It is also very niave of you to believe what you read in the newspapers. A good rule of thumb with marches is to double the figure thge press gives. After all they are paid to mislead.
landover
5 years ago
There is only ONE truth and that is Anarcho's
localokie Might as well give up. You can live there, see with your own eyes and hear with your own ears and Anarcho will tell you that it is not true. He will swing around his infallible source: Narconews And tell everyone what is REALLY happening and what you should think.
His lovely philosophy tells me to stay away from Canada as he has rights to live here but I don't, even though I'm as much a Canadian as he is. God, thank god he's not in power, he'd have his own purges for everyone who disagrees with him.
I know that despite its faults, I love my adopted Mexico and I hate seeing the poor and ignorant being used as pawns by any group, especially Anarcho's groups which are prone to violence.

* [Stated exercise 1] Determine whether each statement below agrees with the comment thread above, answering yes or no and quoting the words of the thread that decide it. (a) One commenter refers to Mexico as an adopted country. (b) Narconews is named as Anarcho's source. (c) One commenter states that Anarcho currently holds power.
* [Stated exercise 2] Write a further passage that continues the comment thread, beginning after its final sentence.
The listing that follows is drawn from a separate source and is unrelated to the comment thread.

* [Information supplied]
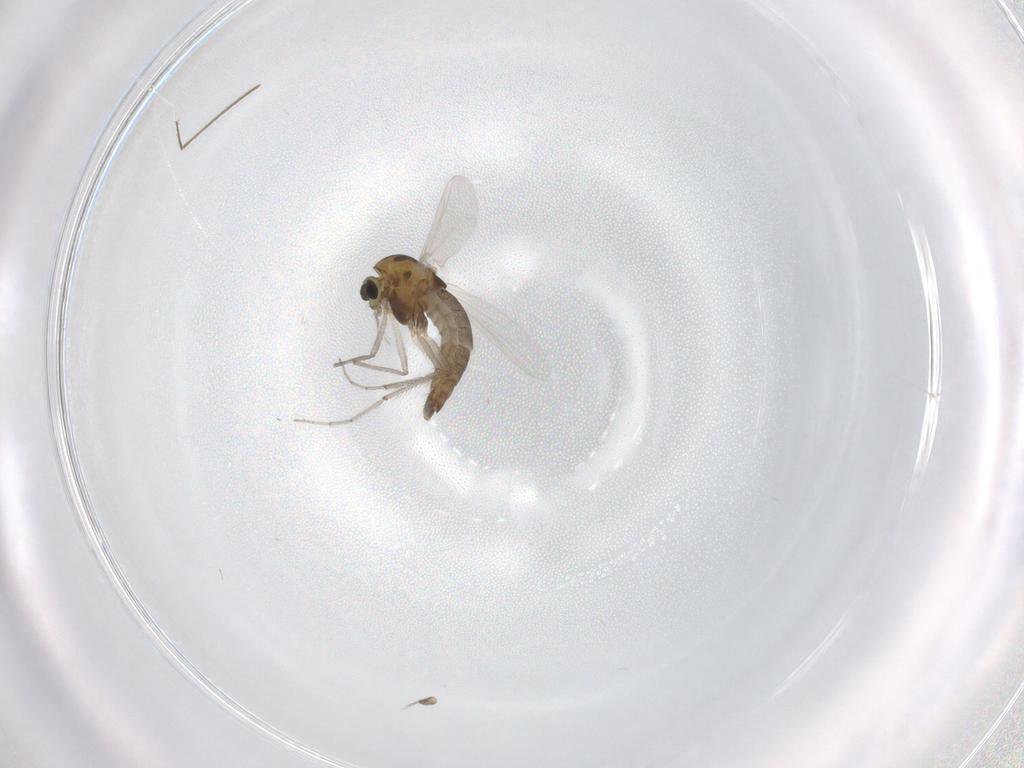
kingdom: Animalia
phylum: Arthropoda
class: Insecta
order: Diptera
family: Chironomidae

---

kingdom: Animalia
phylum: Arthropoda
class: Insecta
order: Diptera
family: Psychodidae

* [Result 1]
(a) Yes: "I love my adopted Mexico"
(b) Yes: "his infallible source: Narconews"
(c) No: "thank god he's not in power"

* [Result 2]
anarcho
5 years ago
Two truths, not one
No, I am not as hard headed as you think. I know it seems foolish to you who live there to have someone who doesn't, contradict your viewpoint. But you see, someone with knowledge and experience in these matters will indeed see it differently. Part of the problem, and this happens with other discussions too, lies with the format and the situation. Neither of us know each other, we are like blind men fencing. We get to natter at each other in dribs and drabs. It is very difficult to discuss something as complex and contradictory as a social movement in this context. It is possible, I should add, for two people to look at the same phenomenon and have two entirely different viewpoints. A lot of this has to do with experience, level of education, one's associates and position in society. Thus, what one person sees as monstrous, another sees as heroic. Who is right? Both are from their respective perspectives. Example – for an employer a victorious strike is a misfortune. For the worker a victorious strike is something to celebrate. Both are right and I think this applies to us as well.
localokie
5 years ago
WRONG MARCH PERIOD
¡ANARCO, YOU ARE AN IDIOT! Don´t bother answering me because I am outta here. There is nothing left of this godforsaken pile of
shit you call a movement and good riddance.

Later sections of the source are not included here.